Tuesday, April 15, 2014
Old is new again.
It seems positively archaic to use wood in mechanical applications, but it’s the newest thing.
And in many applications, wood turns out to be not only good, but in certain applications the right wood can be significantly better than the metal or plastic alternatives.
A preferred industrial timber is lignum vitae, the exceedingly hard wood that started being used as propeller shaft bearings in steamships in the middle 1800s.
(Image: The blue flowers of lignum vitae at Ala Moana Beach Park. Image courtesy of Forest and Kim Starr.)
More than 150 years later, machinists are turning back to it, for good reasons. One of them: besides being harder than some metals, it is resistant to rot, and it thrives in underwater applications.
That last feature means it can be used, for example, in ship steam engines and in underwater hydroelectric facilities, where lignum vitae bearings can be water-lubricated—reducing the risk that petroleum lubricants will damage the aquatic environment.
The online magazine Hydroworld.com describes a 100-year-old hydroelectric plant that went from lignum vitae to composite bearings, and then opted to go back to the wooden bearings for their long life.
Lignum vitae is an American tree that seldom grows to more than a foot thick, although there are records of larger ones. Trees are harvested when they are a few hundred years old. It is used for the heads of carving mallets and butcherblocks, since it’s so heavy and less likely to mar or dent metal. British cops carried lignum vitae truncheons, and heavy croquet balls have been turned from the wood.
Its fibers are dense and interlocked, making it far less likely to split than other woods.
Several similar woods are sometimes sold as lignum vitae, the real thing being Guiacum officinale or Guaiacum sanctum. There are other lignum vitae—it means wood of life—sold in landscaping, which are close relatives but not the same species.
In Honolulu, Foster Botanic Garden has an example of Guaiacum sanctum.
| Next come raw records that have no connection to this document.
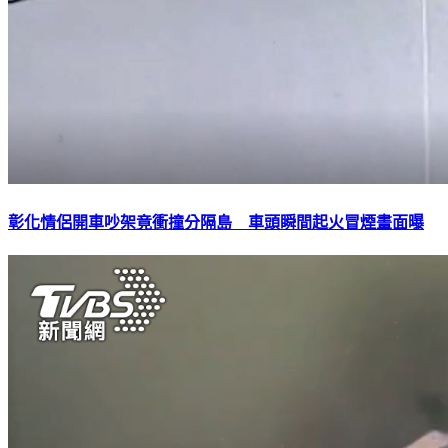
彰化情侶開車吵架竟衝撞分隔島 車頭瞬間起火冒煙畫面曝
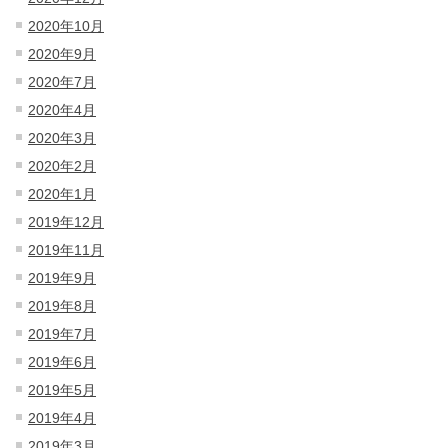
2020年10月
2020年9月
2020年7月
2020年4月
2020年3月
2020年2月
2020年1月
2019年12月
2019年11月
2019年9月
2019年8月
2019年7月
2019年6月
2019年5月
2019年4月
2019年3月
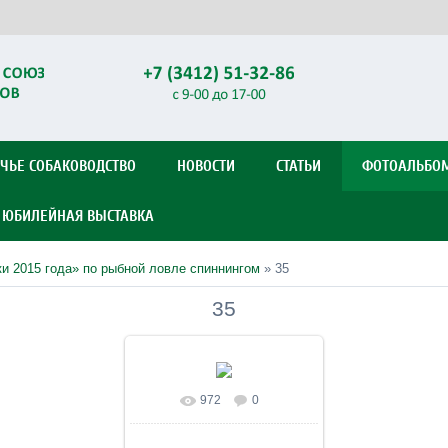
ЧЬЕ СОБАКОВОДСТВО
НОВОСТИ
СТАТЬИ
ФОТОАЛЬБО
Я ЮБИЛЕЙНАЯ ВЫСТАВКА
и 2015 года» по рыбной ловле спиннингом
» 35
35
972
0
В реальном размере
Ala Moana Beach Park has Guaiacum offinale. And they are grown in landscaping for their pale leaves, pretty blue flowers and slow-growth habit.
A couple of species of South American trees in the Bulnesia genus, called Verawood or Argentine lignum vitae, sometimes replace the real thing in commerce. Species of eucalyptus and acacia sometimes get the title as well.
Persimmon, a member of the ebony family, is also a very hard wood that performs well in underwater applications.
Few metal bearing materials can match the history of lignum vitae. There are hydroelectric plants across the world that have been turning on lignum vitae bearings for a century and longer. They operate in fresh as well as salt water.
A company called Lignum Vitae Bearings sings the praises of the wooden material as “the only environmentally responsible renewable industrial bearing known to man.”